How do healthcare systems adapt to change? - the medical field has a lot of dependencies, and changing anything can have a very large impact, how do we make this easier?
PROBLEM STATEMENT
how might we?
How might we bring more awareness, trust and inclusivity in telemedicine to achieve a seamless and supportive healthcare journey?
What’s needed?
TRANSPARENCY
Decreasing the medical anxiety that health seekers face by making the health seeker’s as well as the health provider’s journey more transparent
COMPASSION
To have emotional-supportive tone of voice across platforms to bring more compassion towards health-seekers’ journey.
INCLUSIVE
Have multiple touch-points and more visual cues to cater to diverse users’ health consultation journey.
INCREASING INTEGRATION
Tying the fragmented pieces of the user’s health journey under one umbrella
REDUCING REDUNDANCY
To lessen the redundancy involved in the journey of health-seeker with long-term conditions.
SERVICE CONCEPT PROPOSAL
What can the future look like?
A Citymapper-like health routing service, integrated with the NHS, that provides different pathways to fulfil your health requirements and tracks your journey to achieve a seamless and supportive experience. 🎯
SUMMARY
While the project came to a conclusion, the project helped me reflect on my design process and the responsibilities that come with being a designer. While we were analysing the business of Babylon health it helped us think of what the future of digital health should or could be like? especially when it comes to designing for an audience in the healthcare space, where the needs can be very particular. To analyse how a major service like Babylon could fall in a span of few years due to lack of user-centricity was very interesting and helped me realise the potential and impact of human-centered design. How would have the service functioned had they started with the user and not the market? How would they have made the services better to help people rather than rushing to scale the business? What does healthcare mean to an individual rather than a system?

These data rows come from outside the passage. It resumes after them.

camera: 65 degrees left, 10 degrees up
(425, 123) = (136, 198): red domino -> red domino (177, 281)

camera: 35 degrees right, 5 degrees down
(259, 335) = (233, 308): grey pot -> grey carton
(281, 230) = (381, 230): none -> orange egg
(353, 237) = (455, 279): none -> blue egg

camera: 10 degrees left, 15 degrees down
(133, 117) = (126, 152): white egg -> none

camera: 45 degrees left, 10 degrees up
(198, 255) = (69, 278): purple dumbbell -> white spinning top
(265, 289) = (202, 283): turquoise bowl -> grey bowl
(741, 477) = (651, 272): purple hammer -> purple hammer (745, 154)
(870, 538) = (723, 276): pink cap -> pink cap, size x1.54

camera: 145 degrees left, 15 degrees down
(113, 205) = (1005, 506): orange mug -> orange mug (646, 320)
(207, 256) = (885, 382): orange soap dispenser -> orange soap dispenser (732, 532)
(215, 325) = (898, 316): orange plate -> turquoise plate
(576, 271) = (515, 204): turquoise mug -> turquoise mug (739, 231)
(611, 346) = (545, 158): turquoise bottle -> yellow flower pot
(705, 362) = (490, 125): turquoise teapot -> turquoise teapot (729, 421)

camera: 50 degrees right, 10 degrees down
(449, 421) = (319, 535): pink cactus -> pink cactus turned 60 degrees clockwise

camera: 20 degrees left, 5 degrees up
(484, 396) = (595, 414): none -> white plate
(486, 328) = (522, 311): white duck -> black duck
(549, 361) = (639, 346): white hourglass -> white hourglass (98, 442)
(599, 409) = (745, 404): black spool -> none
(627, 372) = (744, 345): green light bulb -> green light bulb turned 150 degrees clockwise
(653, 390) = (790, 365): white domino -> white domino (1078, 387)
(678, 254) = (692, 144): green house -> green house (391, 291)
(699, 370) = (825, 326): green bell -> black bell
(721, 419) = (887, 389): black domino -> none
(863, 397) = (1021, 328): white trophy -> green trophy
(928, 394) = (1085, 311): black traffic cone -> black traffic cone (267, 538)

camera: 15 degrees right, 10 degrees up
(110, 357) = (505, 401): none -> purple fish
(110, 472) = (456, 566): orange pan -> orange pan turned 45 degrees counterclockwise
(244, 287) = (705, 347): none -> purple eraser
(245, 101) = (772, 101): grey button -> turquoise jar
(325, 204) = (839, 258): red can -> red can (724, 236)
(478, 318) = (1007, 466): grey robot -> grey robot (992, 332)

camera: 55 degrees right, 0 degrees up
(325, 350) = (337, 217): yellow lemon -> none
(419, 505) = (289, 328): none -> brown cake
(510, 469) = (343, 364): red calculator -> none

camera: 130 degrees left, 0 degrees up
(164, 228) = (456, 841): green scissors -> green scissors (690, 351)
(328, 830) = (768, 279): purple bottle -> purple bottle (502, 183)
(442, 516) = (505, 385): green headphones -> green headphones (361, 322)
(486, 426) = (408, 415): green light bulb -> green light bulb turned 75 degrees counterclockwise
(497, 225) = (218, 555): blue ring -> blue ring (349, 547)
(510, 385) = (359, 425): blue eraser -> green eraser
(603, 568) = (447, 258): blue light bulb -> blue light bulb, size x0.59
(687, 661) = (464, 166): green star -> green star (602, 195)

Working with my tutor and teammates was greatly based on our interest in looking at the healthcare system in general. We conducted workshops and tutorials which helped us streamline and look at the problem through a different lens, especially the one in the future. This helped me understand the importance of critical thinking, rethinking, creative explorations and examination of an existing problem.
Throughout the project engaging with industry experts, healthcare professionals, healthcare seekers helped us dive deeper into thr problem that exist within healthcare, more to be considered as wicked problems. Overall, I understand my responsibilities as a designer to adher to values that can help design services to drive a positive impact on the society as a whole.